# [EXERCISE REQUIREMENTS]
From the first line of the data below through the line bearing "SETJA Í TILBOÐSKÖRF", reproduce each line exactly; do not include pictures.

[Collected data]

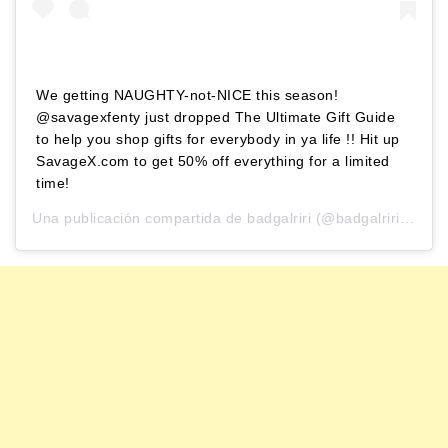
We getting NAUGHTY-not-NICE this season!
@savagexfenty just dropped The Ultimate Gift Guide
to help you shop gifts for everybody in ya life !! Hit up
SavageX.com to get 50% off everything for a limited
time!
Una publicación compartida de
badgalriri
(@badgalriri) el
22 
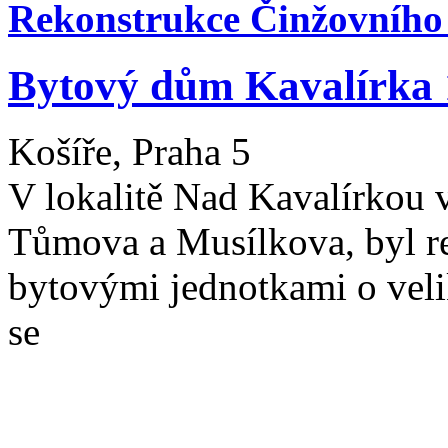
Rekonstrukce Činžovníh
Bytový dům Kavalírka 
Košíře, Praha 5
V lokalitě Nad Kavalírkou v
Tůmova a Musílkova, byl r
bytovými jednotkami o veli
se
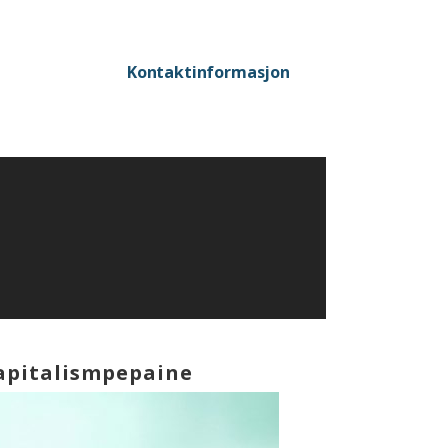
Kontaktinformasjon
apitalismpepaine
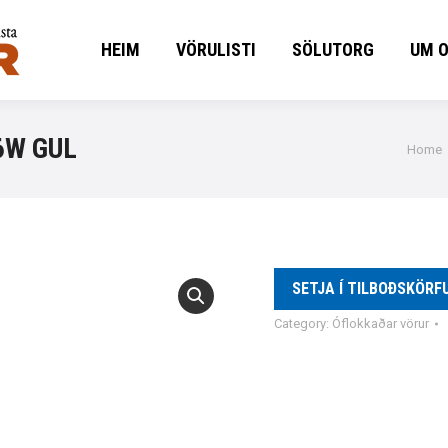
HEIM
VÖRULISTI
SÖLUTORG
UM 
HEIM
VÖRULISTI
SÖLUTORG
UM 
6W GUL
You ar
Home
SETJA Í TILBOÐSKÖRF
Category:
Óflokkaðar vörur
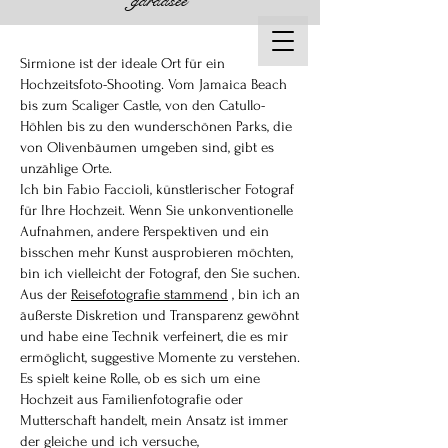
gardasee
Sirmione ist der ideale Ort für ein
Hochzeitsfoto-Shooting. Vom Jamaica Beach
bis zum Scaliger Castle, von den Catullo-
Höhlen bis zu den wunderschönen Parks, die
von Olivenbäumen umgeben sind, gibt es
unzählige Orte.
Ich bin Fabio Faccioli, künstlerischer Fotograf
für Ihre Hochzeit. Wenn Sie unkonventionelle
Aufnahmen, andere Perspektiven und ein
bisschen mehr Kunst ausprobieren möchten,
bin ich vielleicht der Fotograf, den Sie suchen.
Aus der
Reisefotografie stammend
, bin ich an
äußerste Diskretion und Transparenz gewöhnt
und habe eine Technik verfeinert, die es mir
ermöglicht, suggestive Momente zu verstehen.
Es spielt keine Rolle, ob es sich um eine
Hochzeit aus Familienfotografie oder
Mutterschaft handelt, mein Ansatz ist immer
der gleiche und ich versuche,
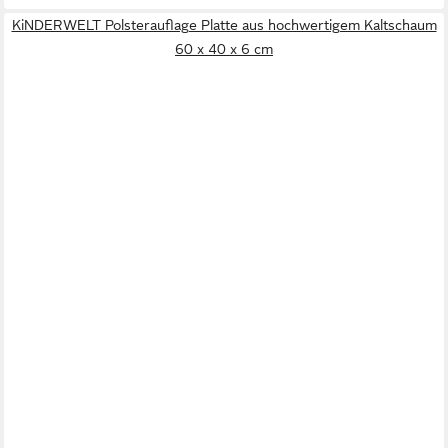
KiNDERWELT Polsterauflage Platte aus hochwertigem Kaltschaum
60 x 40 x 6 cm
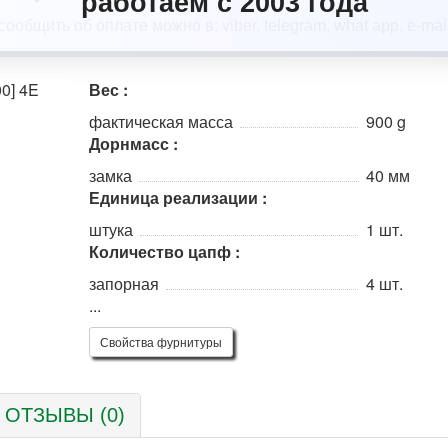
работаем с 2003 года
Вес :
фактическая масса
900 g
Дорнмасс :
замка
40 мм
Единица реализации :
штука
1 шт.
Количество цапф :
запорная
4 шт.
...
Свойства фурнитуры
ОТЗЫВЫ (0)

# [TASK RESPONSE]
We getting NAUGHTY-not-NICE this season!
@savagexfenty just dropped The Ultimate Gift Guide
to help you shop gifts for everybody in ya life !! Hit up
SavageX.com to get 50% off everything for a limited
time!
Una publicación compartida de
badgalriri
(@badgalriri) el
22 
Rekonstrukce Činžovníh
Bytový dům Kavalírka 
Košíře, Praha 5
V lokalitě Nad Kavalírkou v
Tůmova a Musílkova, byl r
bytovými jednotkami o veli
se
Kontaktinformasjon
apitalismpepaine
HEIM
VÖRULISTI
SÖLUTORG
UM 
HEIM
VÖRULISTI
SÖLUTORG
UM 
6W GUL
You ar
Home
SETJA Í TILBOÐSKÖRF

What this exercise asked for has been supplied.